For instance, lca(010010010011, 010010010012) could refer to the least common ancestor of these two nodes in the following subtree:

<Node Cat="pp" Start="0" End="1" Rule="PrepNp" Head="1" nodeId="010010010010060" Length="6">
  <Node Cat="pp" Start="0" End="0" Rule="P2PP" Head="0" nodeId="010010010010011" Length="1">
    <Node n="010010010011" Cat="prep" Start="0" End="0" Length="1" morphId="010010010011" Unicode="בְּ" nodeId="010010010010010">
      <m n="010010010011" morph="R" lang="H" lemma="b" pos="preposition">בְּ</m>
    </Node>
  </Node>
  <Node Cat="np" Start="1" End="1" Rule="N2NP" Head="0" nodeId="010010010020051" Length="5">
    <Node n="010010010012" Cat="noun" Start="1" End="1" Length="5" morphId="010010010012" Unicode="רֵאשִׁית" nodeId="010010010020050">
      <m n="010010010012" morph="Ncfsa" lang="H" lemma="7225" after=" " pos="noun" type="common" gender="feminine" number="singular" state="absolute">רֵאשִׁית</m>
    </Node>
  </Node>
</Node>
rkjtan commented 2 years ago

That might work.
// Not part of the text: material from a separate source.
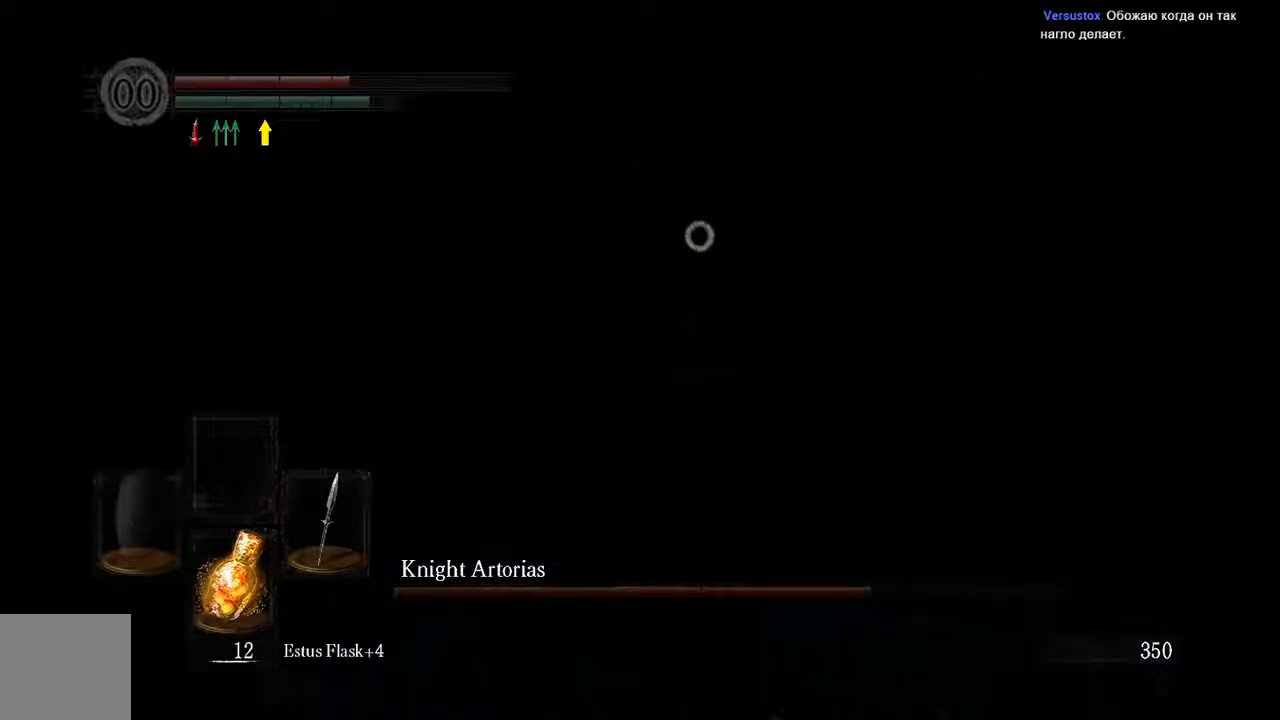
{"buttons": ["L1"], "left_stick": "right", "right_stick": "center", "events": [[50, "R3", "up"], [67, "left_stick", "right"]]}
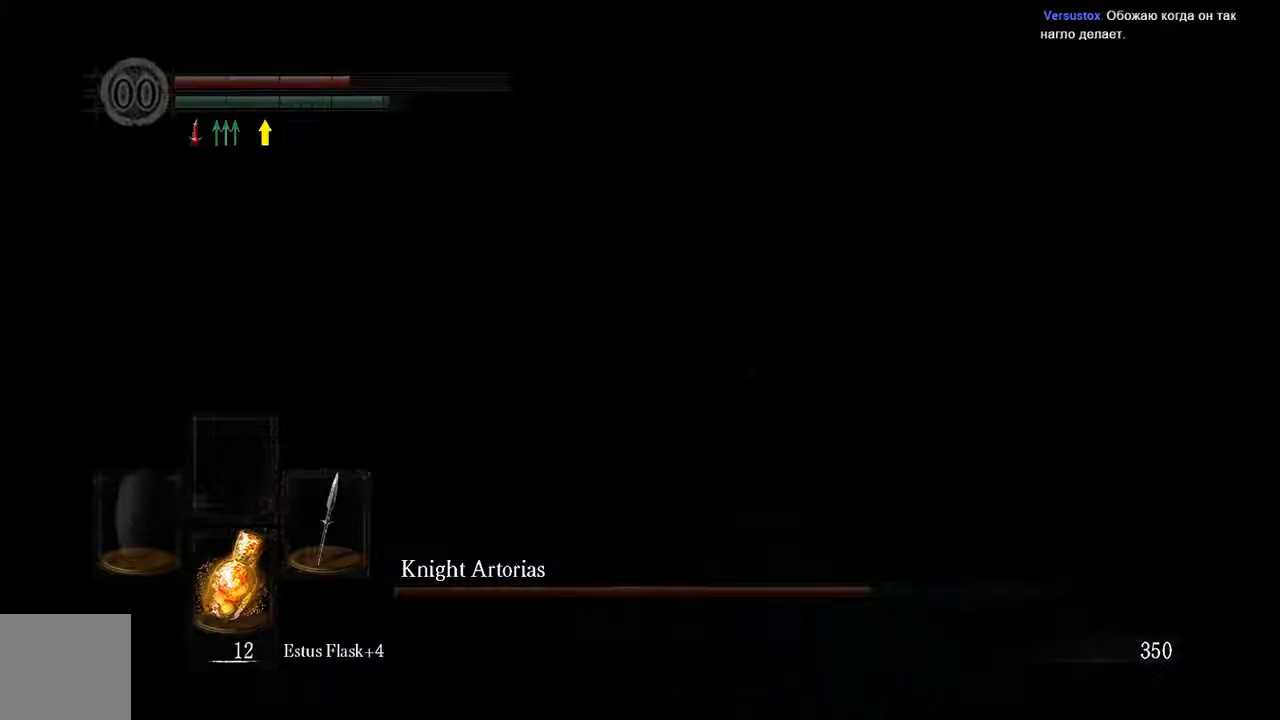
{"buttons": ["L1"], "left_stick": "up", "right_stick": "center", "events": [[100, "left_stick", "up"], [183, "R3", "down"], [317, "R3", "up"]]}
Note, however, that a prepositional phrase (with the one exception in Ps49:14-15 in the OT & an unknown small number of cases in the NT) is usually not going to be a Ref or SubjRef (Frame might be different). A good example is:

            <Node Cat="S" Start="2" End="3" Rule="Np2S" Head="0" nodeId="010020070060091" Length="9">
              <Node Cat="np" Start="2" End="3" Rule="Np-Appos" Head="0" nodeId="010020070060090" Length="9">
                <Node Cat="np" Start="2" End="2" Rule="N2NP" Head="0" nodeId="010020070060041" Length="4">
                  <Node n="010020070021" Cat="noun" Start="2" End="2" Length="4" morphId="010020070021" Unicode="יְהוָ֨ה" nodeId="010020070060040"><m n="010020070021" lang="H" after=" " lemma="3068" morph="Np" id="01pPp" pos="noun" type="proper">יְהוָ֨ה</m></Node>
                </Node>
                <Node Cat="np" Start="3" End="3" Rule="N2NP" Head="0" nodeId="010020070100051" Length="5">
                  <Node n="010020070031" Cat="noun" Start="3" End="3" Length="5" morphId="010020070031" Unicode="אֱלֹהִ֜ים" nodeId="010020070100050"><m n="010020070031" lang="H" after=" " lemma="430" morph="Ncmpa" id="01ieN" pos="noun" type="common" gender="masculine" number="plural" state="absolute">אֱלֹהִ֜ים</m></Node>
                </Node>
              </Node>
            </Node> 

"Yahweh God" is the implied subject of the verb "he breathed" (n="010020070082"), but the SubjRef just uses 010020070021 for Yahweh because Yahweh is the head of the noun phrase. Head, Start, & End are zero-based. So, Start="2" End="3" tells us that words 3 & 4 in the verse are in the phrase. Head="0" tells us that the first word inside the phrase, "Yahweh," is the head of the noun phrase. We can safely take the whole noun phrase as the referent. You could theoretically use the nodeId. However, nodeId="010020070060090" is currently consonant based. If it were word based, it would be 010020070030020. For the Ref & SubjRef, theoretically prepositional phrases in the node with Cat="pp" Rule="PrepNp" also still have the head noun as the head. So, we could end up with systematically bringing in the prepositional phrase when only the noun phrase that is the object of the preposition is the referent. We will want to make the head of the prepositional phrase consistently the preposition to avoid this problem.

jonathanrobie commented 2 years ago

Let's raise a new issue for references to things larger than single words.

https://github.com/Clear-Bible/macula-hebrew/issues/10

For now, the references are what they are.